> **YOUR INSTRUCTIONS**:
Please format the text lines of the records below as one numbered list, omitting blank lines and leaving out the pictures.

= = = = = = =

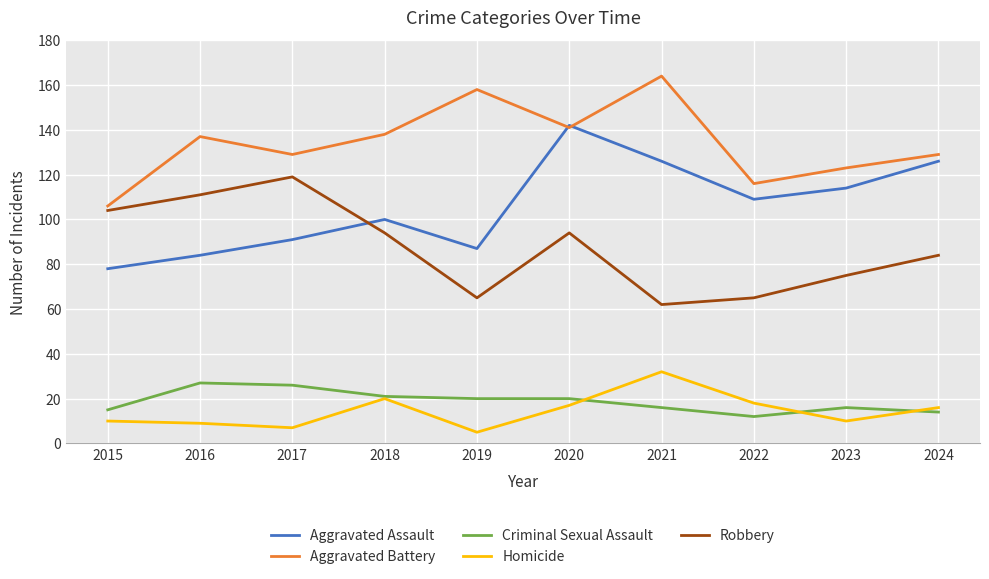

Which category has the highest value across all series?

2021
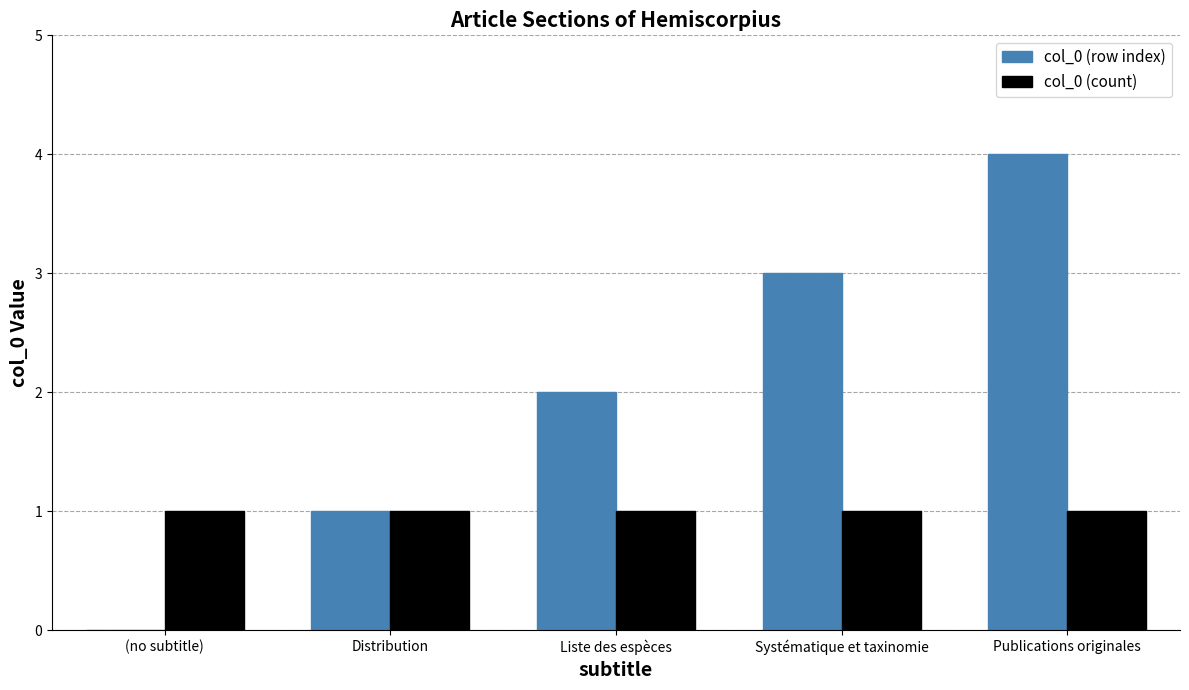

Which category has the highest value across all series?

Publications originales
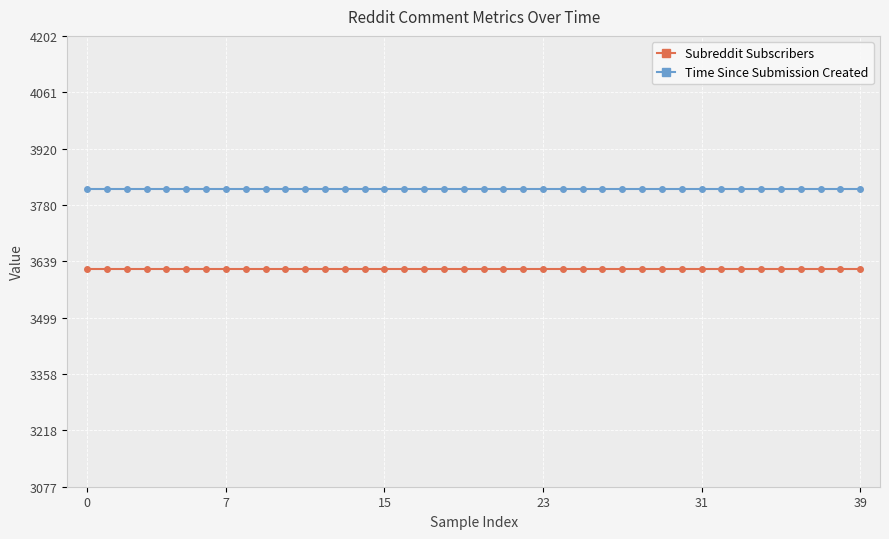

What is the minimum value shown in the chart?

3621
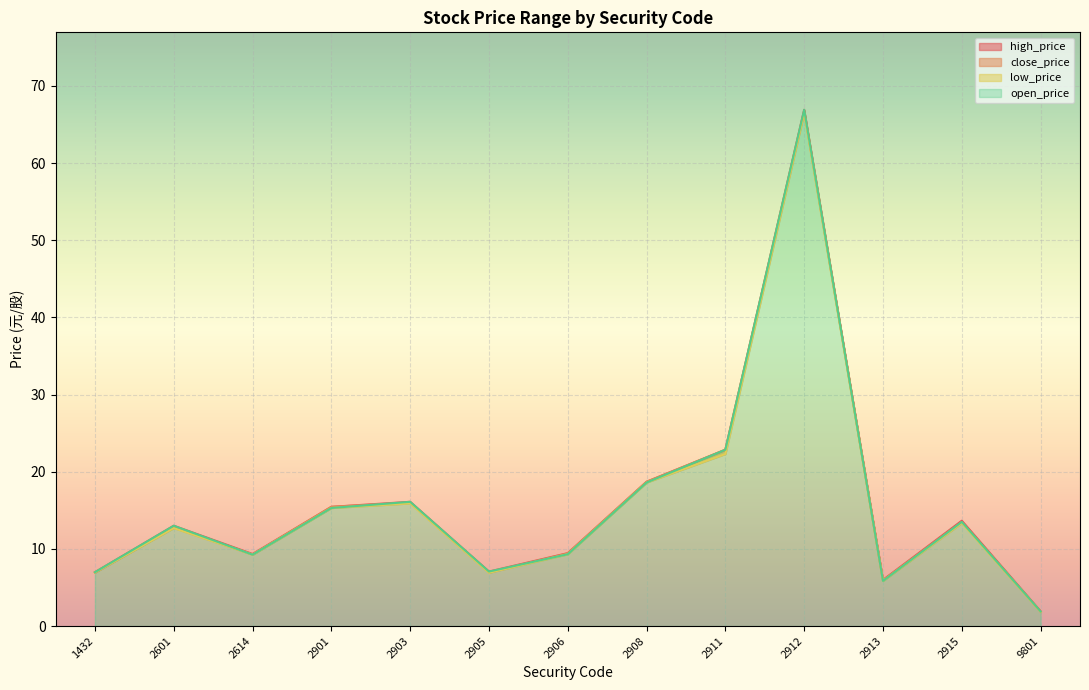

At which category does the chart reach its peak across all series?

2912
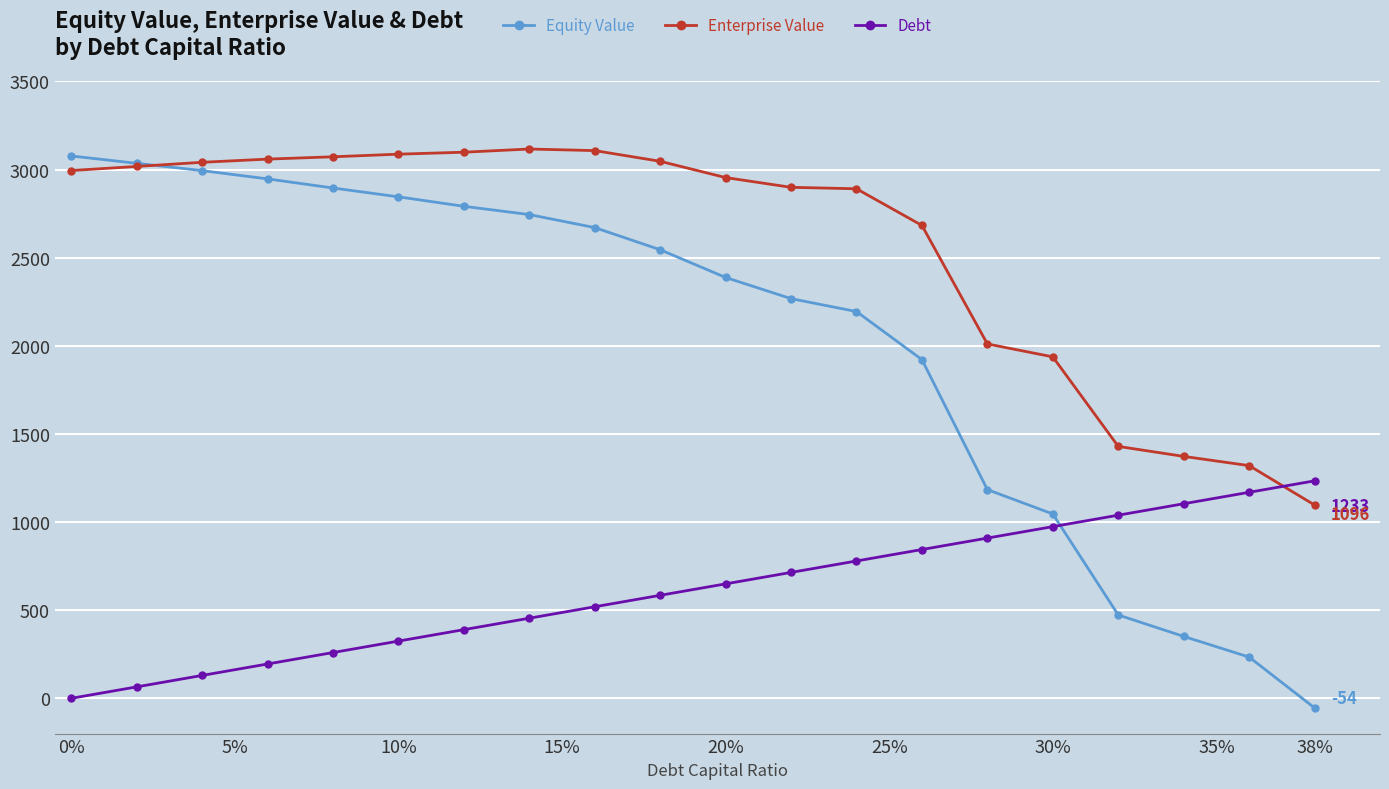

Which series has the largest total across all categories?

Enterprise Value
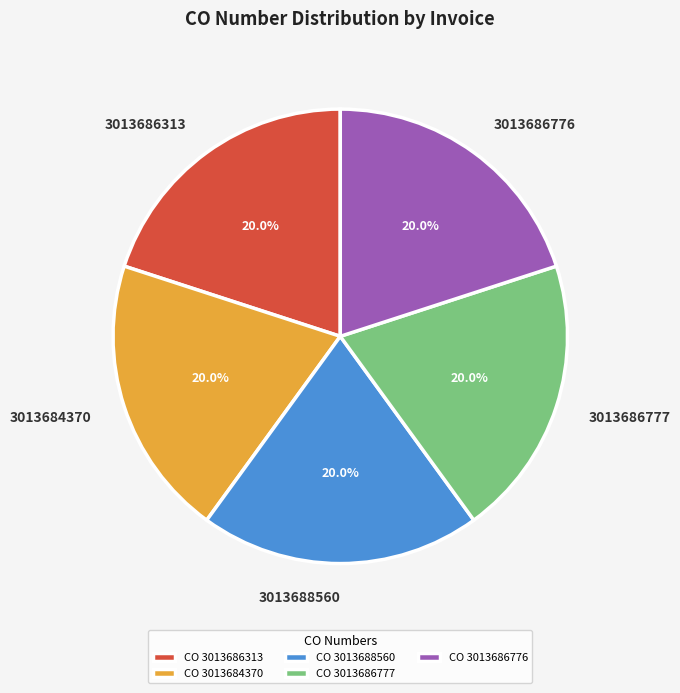

Combined, what portion of the pie is 3013686777 and 3013686776?

40.0%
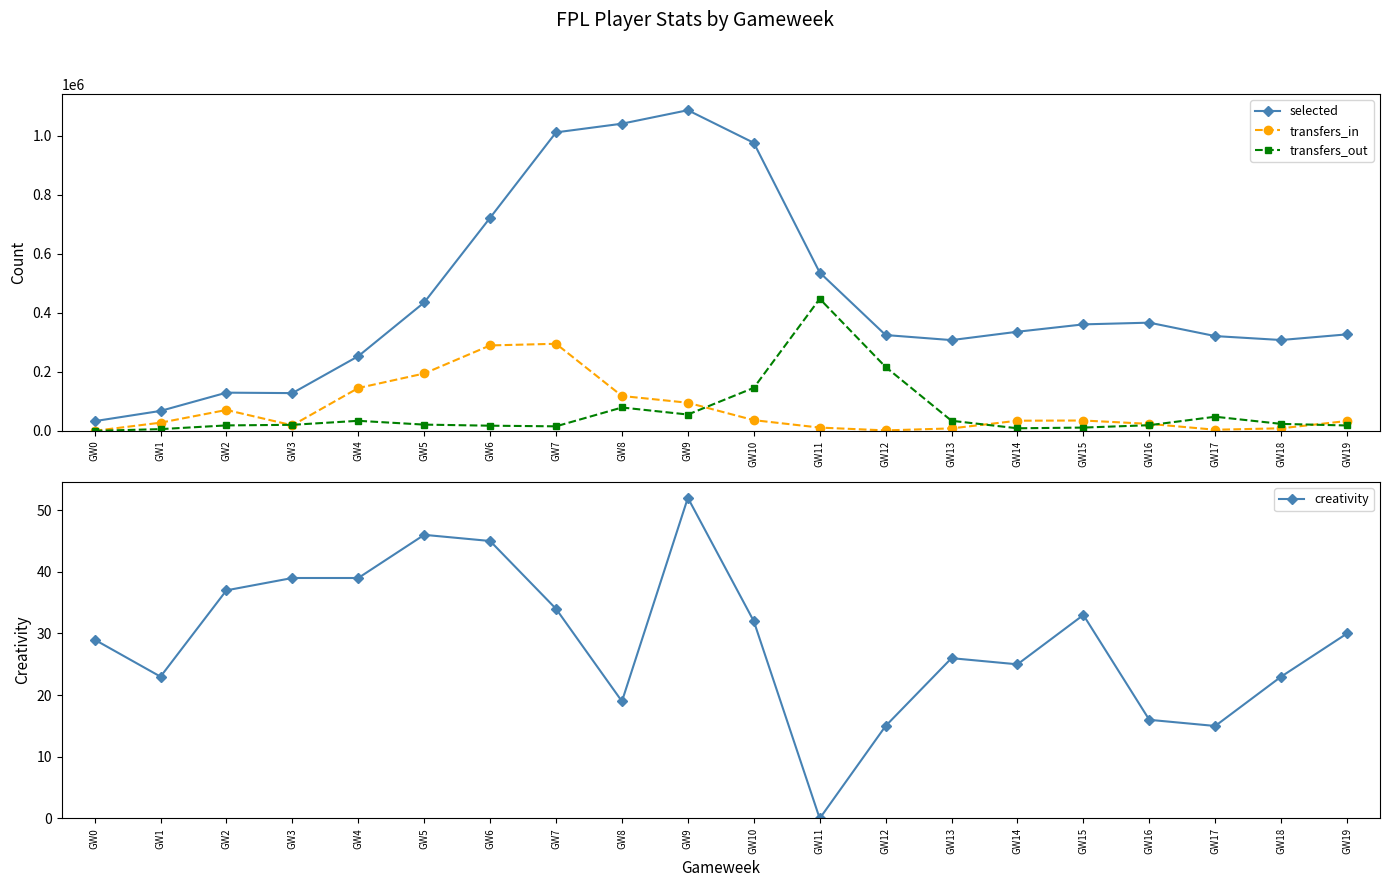

Is the value of creativity at GW10 greater than the value of transfers_out at GW7?

No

= = = = = = =

> **SOLUTION TO THIS PROBLEM**:
1. Which category has the highest value across all series?
2. 2021
3. Which category has the highest value across all series?
4. Publications originales
5. What is the minimum value shown in the chart?
6. 3621
7. At which category does the chart reach its peak across all series?
8. 2912
9. Which series has the largest total across all categories?
10. Enterprise Value
11. Combined, what portion of the pie is 3013686777 and 3013686776?
12. 40.0%
13. Is the value of creativity at GW10 greater than the value of transfers_out at GW7?
14. No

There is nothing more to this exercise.